The show attempted to recreate the iconic 1920s-1940s Harlem nightclub, The Cotton Club, which was a predominantly white establishment although it featured many of the best black entertainers and jazz musicians of the era. Combining tap dancing with jazz music, The Cotton Club Show took place in Poland, Norway, Sweden, Finland and Spain.
“Having lived in New York and having played this music for so long, I played with some of the people who really would have been at The Cotton Club,” said Parsons. “I toured with Cab Calloway, for example, and other people from that era.”
Some of the era’s hit tracks that Parsons had the chance to play were Minnie the Moocher by Cab Calloway, and Louis Armstrong’s Hello Dolly, What a Wonderful World and You Rascal You.

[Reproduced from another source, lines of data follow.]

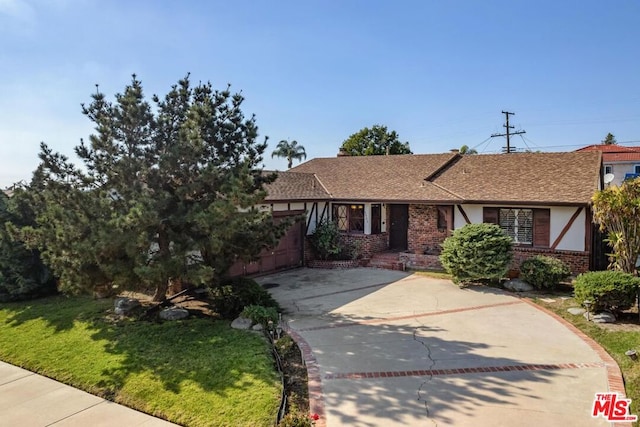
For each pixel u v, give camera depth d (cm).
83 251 916
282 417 612
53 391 777
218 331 975
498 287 1428
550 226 1591
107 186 1032
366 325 1041
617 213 1198
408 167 2231
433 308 1194
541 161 1927
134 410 691
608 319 1005
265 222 1174
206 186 1070
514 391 665
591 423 566
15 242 1328
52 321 1133
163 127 1070
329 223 1983
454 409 611
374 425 574
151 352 876
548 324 1023
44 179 1027
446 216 1809
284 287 1501
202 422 627
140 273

Parsons, who has years of performances under his belt, said this show stood out to him because it was a hybrid between a revue and a theatrical production. This meant that he had more freedom in his performance than he normally would have had if it were just a theatrical production.
“In theatrical productions there is almost no freedom. You have to do it this way every time and that’s the only way it can be done, period,” said Parsons. “This time I could take some liberties and improvise some things, and that’s an important part of what I do. I feel the moment and sometimes my improvisations take us to different places.”
One example of Parsons “feeling the moment” during the tour was when he arrived in Finland. He immediately recalled Finnish composer Jean Sibelius’ famous hymn Finlandia. The composition was originally titled Finland Awakes in 1899 and performed as a patriotic finale piece in a series of tableaux illustrating Finland’s past. The tableaux were presented later that year as a part of the Press Celebrations, which were celebrations that contributed towards the resistance of Russian influence in Finland.
The music made an even deeper impact later in the year when four of the parts, including Finland Awakes, were performed again in concert. Finland Awakes soon came to be in great demand as a separate concert piece and Sibelius revised it in the following year, giving it the title Finlandia, as suggested in a letter from an anonymous admirer.
“As we were getting ready for sound check, it hit me,” said Parsons. “I thought, ‘Why don’t we do the hymn from Finlandia? We can do it with the pianist and just the two of us.’”
The performance ended up evoking a lot of emotion in the audience. “When we played it, people were silent; they stood up and they cried,” said Parsons. “They were so thankful that we came from the United States on tour and we knew their hymn, which was so important to them.”
The moment also became one that Parsons will always remember. “The moment that made the biggest impact on me during the tour was that moment in Finland,” he said. “It became a high point of the show.”